*** Opening of Input ***

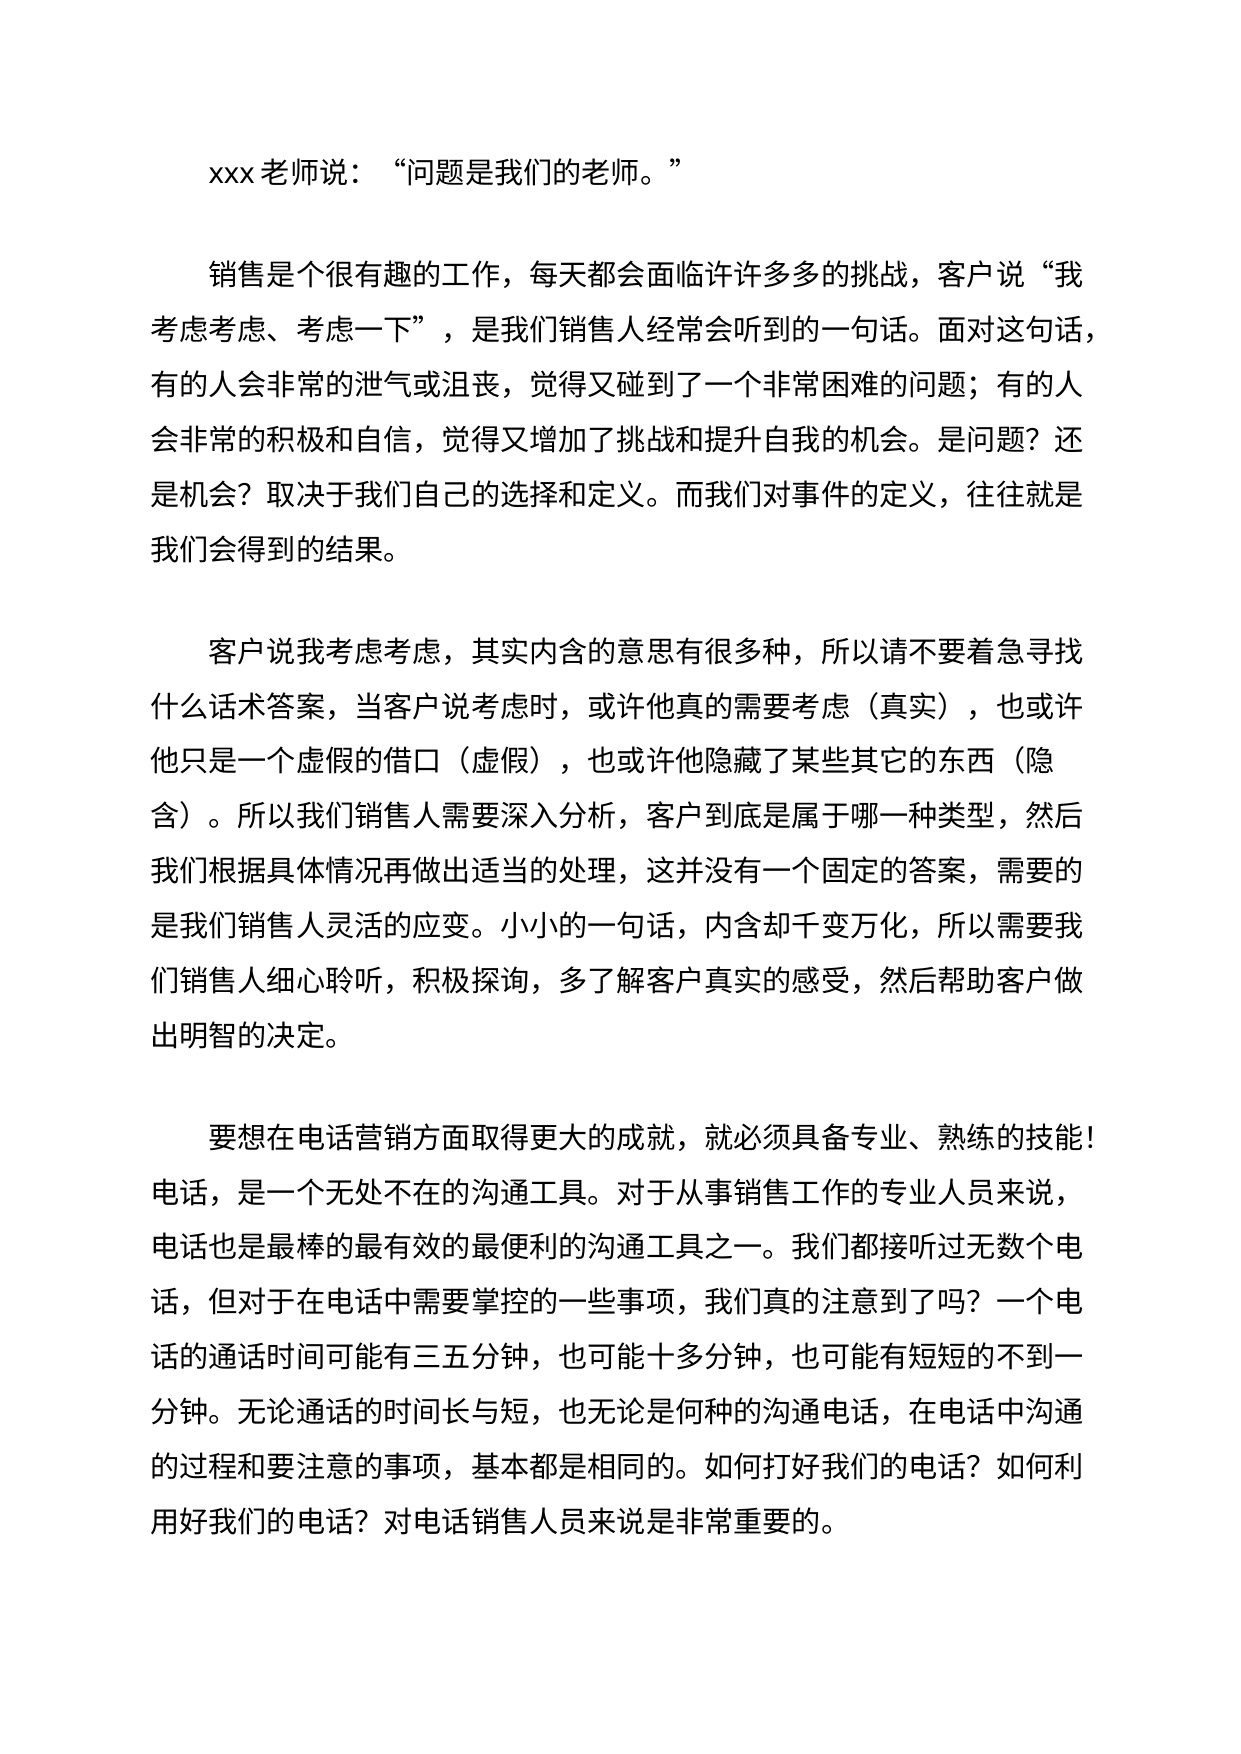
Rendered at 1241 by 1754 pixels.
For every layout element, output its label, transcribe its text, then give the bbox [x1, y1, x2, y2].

text 销售是个很有趣的工作，每天都会面临许许多多的挑战，客户说“我考虑考虑、考虑一下”，是我们销售人经常会听到的一句话。面对这句话，有的人会非常的泄气或沮丧，觉得又碰到了一个非常困难的问题；有的人会非常的积极和自信，觉得又增加了挑战和提升自我的机会。是问题？还是机会？取决于我们自己的选择和定义。而我们对事件的定义，往往就是我们会得到的结果。 [150, 252, 1090, 569]
text xxx老师说：“问题是我们的老师。” [150, 150, 1090, 192]
text 客户说我考虑考虑，其实内含的意思有很多种，所以请不要着急寻找什么话术答案，当客户说考虑时，或许他真的需要考虑（真实），也或许他只是一个虚假的借口（虚假），也或许他隐藏了某些其它的东西（隐含）。所以我们销售人需要深入分析，客户到底是属于哪一种类型，然后我们根据具体情况再做出适当的处理，这并没有一个固定的答案，需要的是我们销售人灵活的应变。小小的一句话，内含却千变万化，所以需要我们销售人细心聆听，积极探询，多了解客户真实的感受，然后帮助客户做出明智的决定。 [150, 628, 1090, 1055]
text 要想在电话营销方面取得更大的成就，就必须具备专业、熟练的技能！电话，是一个无处不在的沟通工具。对于从事销售工作的专业人员来说，电话也是最棒的最有效的最便利的沟通工具之一。我们都接听过无数个电话，但对于在电话中需要掌控的一些事项，我们真的注意到了吗？一个电话的通话时间可能有三五分钟，也可能十多分钟，也可能有短短的不到一分钟。无论通话的时间长与短，也无论是何种的沟通电话，在电话中沟通的过程和要注意的事项，基本都是相同的。如何打好我们的电话？如何利用好我们的电话？对电话销售人员来说是非常重要的。 [150, 1114, 1090, 1541]
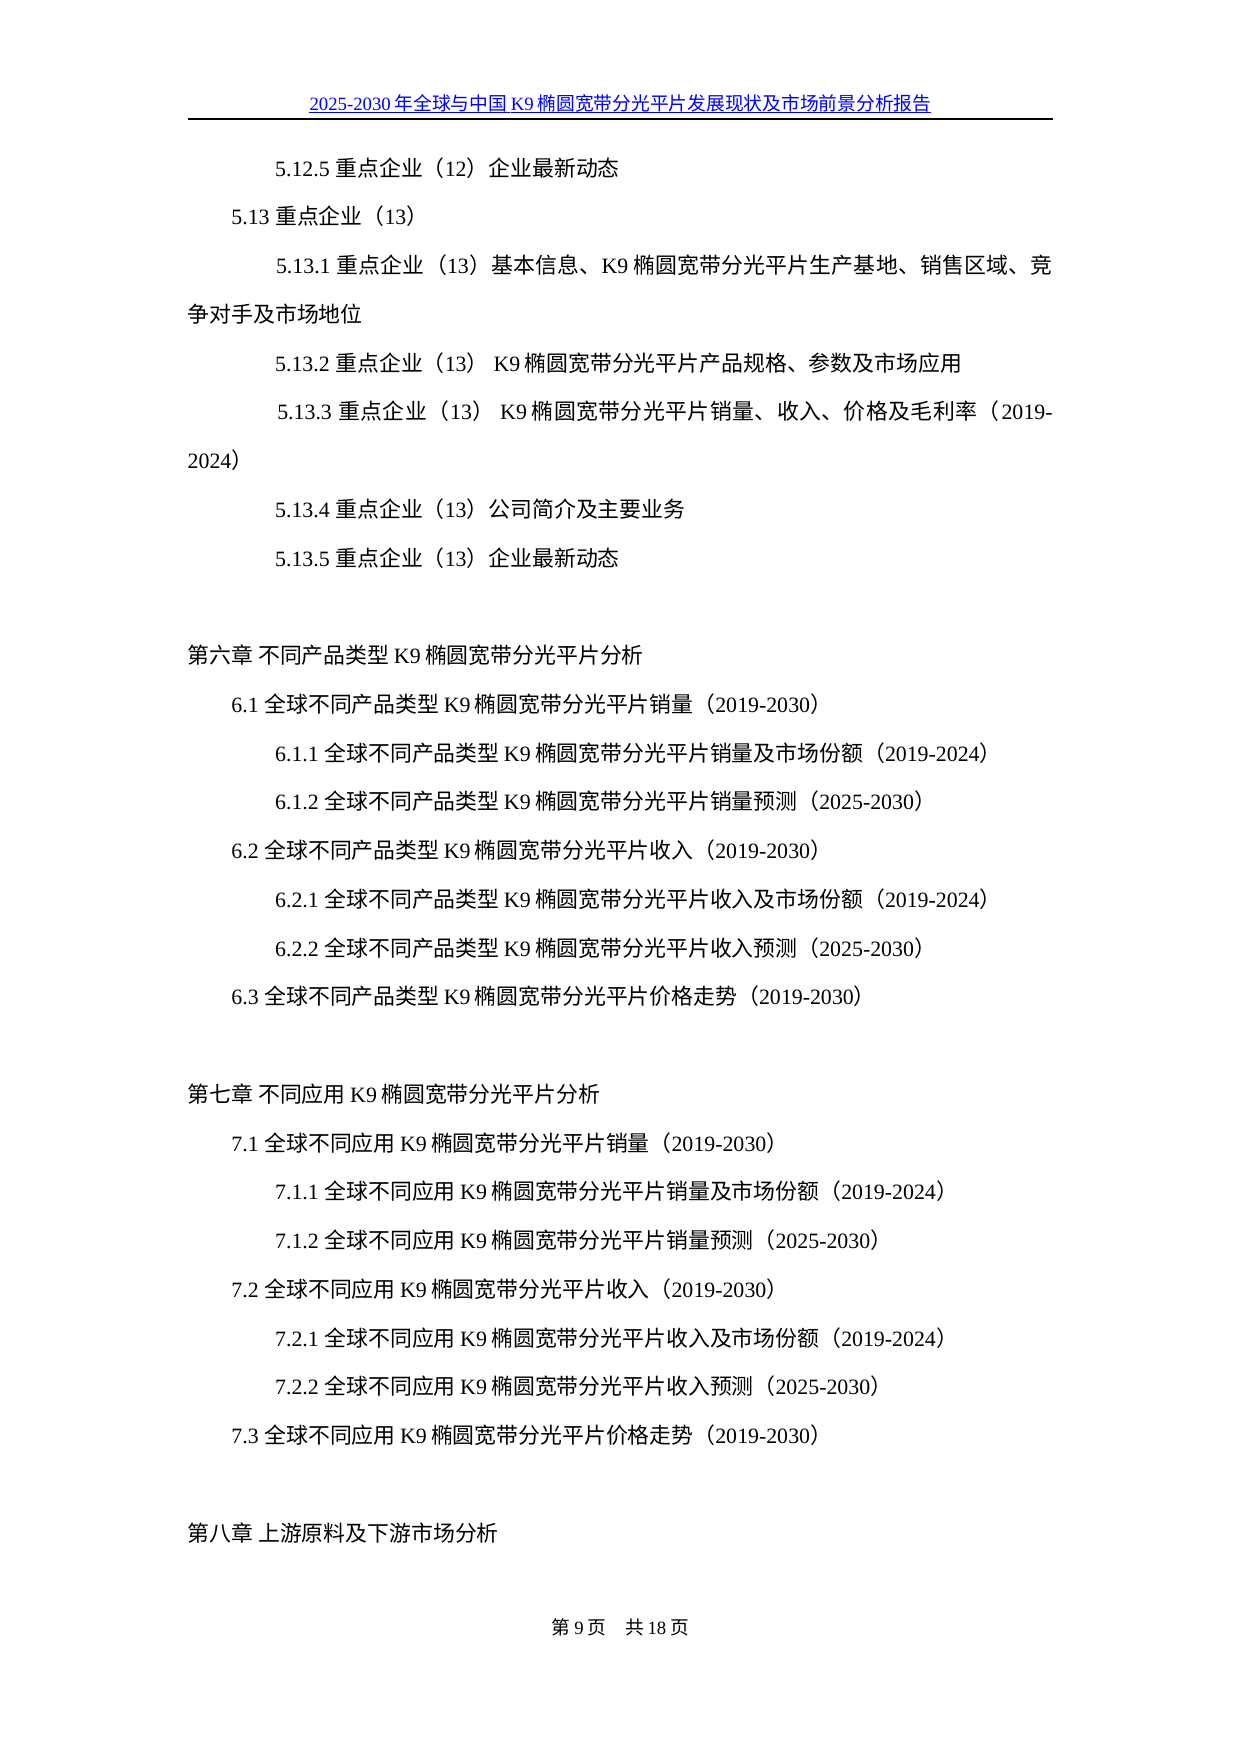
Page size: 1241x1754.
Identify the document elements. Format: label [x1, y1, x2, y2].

*** Close of Input ***

* What is expected *
Every line above is to be returned exactly, with its pictures removed.

* Answer to this problem *
Rendered at 1241 by 1754 pixels.
For every layout element, output its label, transcribe its text, then give the bbox [x1, y1, x2, y2].

text 销售是个很有趣的工作，每天都会面临许许多多的挑战，客户说“我考虑考虑、考虑一下”，是我们销售人经常会听到的一句话。面对这句话，有的人会非常的泄气或沮丧，觉得又碰到了一个非常困难的问题；有的人会非常的积极和自信，觉得又增加了挑战和提升自我的机会。是问题？还是机会？取决于我们自己的选择和定义。而我们对事件的定义，往往就是我们会得到的结果。 [150, 252, 1090, 569]
text xxx老师说：“问题是我们的老师。” [150, 150, 1090, 192]
text 客户说我考虑考虑，其实内含的意思有很多种，所以请不要着急寻找什么话术答案，当客户说考虑时，或许他真的需要考虑（真实），也或许他只是一个虚假的借口（虚假），也或许他隐藏了某些其它的东西（隐含）。所以我们销售人需要深入分析，客户到底是属于哪一种类型，然后我们根据具体情况再做出适当的处理，这并没有一个固定的答案，需要的是我们销售人灵活的应变。小小的一句话，内含却千变万化，所以需要我们销售人细心聆听，积极探询，多了解客户真实的感受，然后帮助客户做出明智的决定。 [150, 628, 1090, 1055]
text 要想在电话营销方面取得更大的成就，就必须具备专业、熟练的技能！电话，是一个无处不在的沟通工具。对于从事销售工作的专业人员来说，电话也是最棒的最有效的最便利的沟通工具之一。我们都接听过无数个电话，但对于在电话中需要掌控的一些事项，我们真的注意到了吗？一个电话的通话时间可能有三五分钟，也可能十多分钟，也可能有短短的不到一分钟。无论通话的时间长与短，也无论是何种的沟通电话，在电话中沟通的过程和要注意的事项，基本都是相同的。如何打好我们的电话？如何利用好我们的电话？对电话销售人员来说是非常重要的。 [150, 1114, 1090, 1541]
Page size: 1241x1754.
Identify the document elements. Format: label [x1, y1, x2, y2].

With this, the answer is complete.